現実味はあまりないが、生き残る可能性はなくはないのだ。
さぁて、最後の足搔きをするかねぇ!
俺はバハムトにぎりぎりまで接近させ、食われる寸前になったら飛翔魔法を発動させようと画策していると。
「やだ」
女魔法使いがそんな事をのたまりやがった。
「は?」
俺はつい素っ頓狂な声を上げて女魔法使いを見る。
「私は魔王を置いて逃げたくない」
頬を膨らましてじと目で俺を睨んでくる女魔法使いの言葉は、まさに子供の我が儘でしかなった。

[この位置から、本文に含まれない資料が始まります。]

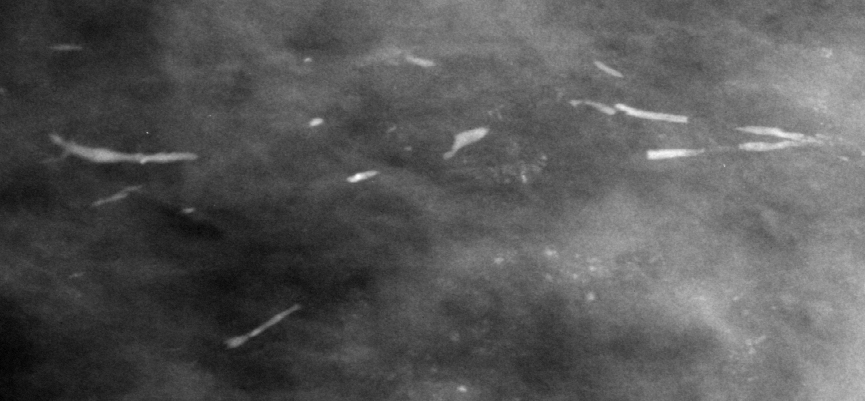
Cropped region of a digitized screen-film mammogram centred on a radiologist-marked abnormality; left breast; CC view.
Marked abnormality: calcifications, morphology punctate / lucent center, distribution regional; BI-RADS assessment category 2; benign without callback (not worked up further).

「阿呆か! 転移魔法使えるMP残ってんだからさっさと逃げやがれってんだ! 俺だって確率は限りなく低いけど生き残れる策はあるんだから!」
「でも、生き残れない確率の方が高いんでしょ⁉ 私は魔王には死んで欲しくないの! 生きてて欲しいの!」
必死になって俺に言ってくる女魔法使い。まるで堰を切ったかのように捲し立てる。
「魔王がいなければ私は魔法使いになってなかった! 魔王がいなければ私は勇者パーティーに入らなかった! 魔王がいなければ今の私はいなかった! 魔王がいなければ」
そう捲し立ててくる女魔法使いの眼には、涙が浮かび、零れ落ちていた。
「魔王がいなければ……私はずっと昔に死んでた!」
「おい、それはどういう」
事だ、と疑問符が延々と頭の中を巡回していた俺の言葉が最後まで言えなかった。
女魔法使いの言葉と行動に遮られたからだ。
「だからっ! 私を助けてくれた魔王には、拉致した私を嫌いでいても、角を切り落とすように仕向けた私を憎んでいても、勝手に好意を寄せていた私を迷惑に思っていても、重力魔法を使った私を不快に思っても、それでも、私は、魔王に、生きていて欲しいの」
消え入りそうな声とともに、手にしていた杖の先端に魔方陣が形成され、転移魔法が起動し始める。
「……じゃあね」
涙を拭きながら女魔法使いが口にした別れの言葉を訊いた瞬間、咄嗟に俺は女魔法使いに向けて手を伸ばしていた。
しかし、その手は女魔法使いには届かなかった。
何故なら。
手を伸ばした瞬間には、俺は魔王城にある自室へと転移させられたからだ。